== Segment start ==

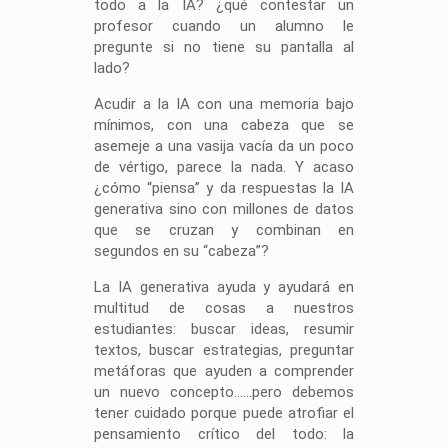
todo a la IA? ¿qué contestar un
profesor cuando un alumno le
pregunte si no tiene su pantalla al
lado?
Acudir a la IA con una memoria bajo
mínimos, con una cabeza que se
asemeje a una vasija vacía da un poco
de vértigo, parece la nada. Y acaso
¿cómo “piensa” y da respuestas la IA
generativa sino con millones de datos
que se cruzan y combinan en
segundos en su “cabeza”?
La IA generativa ayuda y ayudará en
multitud de cosas a nuestros
estudiantes: buscar ideas, resumir
textos, buscar estrategias, preguntar
metáforas que ayuden a comprender
un nuevo concepto……pero debemos
tener cuidado porque puede atrofiar el
pensamiento crítico del todo: la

== Segment end ==

Request:
What this calls for is a word-for-word copy of the listing above, pictures excluded.

Your solution:
todo a la IA? ¿qué contestar un
profesor cuando un alumno le
pregunte si no tiene su pantalla al
lado?
Acudir a la IA con una memoria bajo
mínimos, con una cabeza que se
asemeje a una vasija vacía da un poco
de vértigo, parece la nada. Y acaso
¿cómo “piensa” y da respuestas la IA
generativa sino con millones de datos
que se cruzan y combinan en
segundos en su “cabeza”?
La IA generativa ayuda y ayudará en
multitud de cosas a nuestros
estudiantes: buscar ideas, resumir
textos, buscar estrategias, preguntar
metáforas que ayuden a comprender
un nuevo concepto……pero debemos
tener cuidado porque puede atrofiar el
pensamiento crítico del todo: la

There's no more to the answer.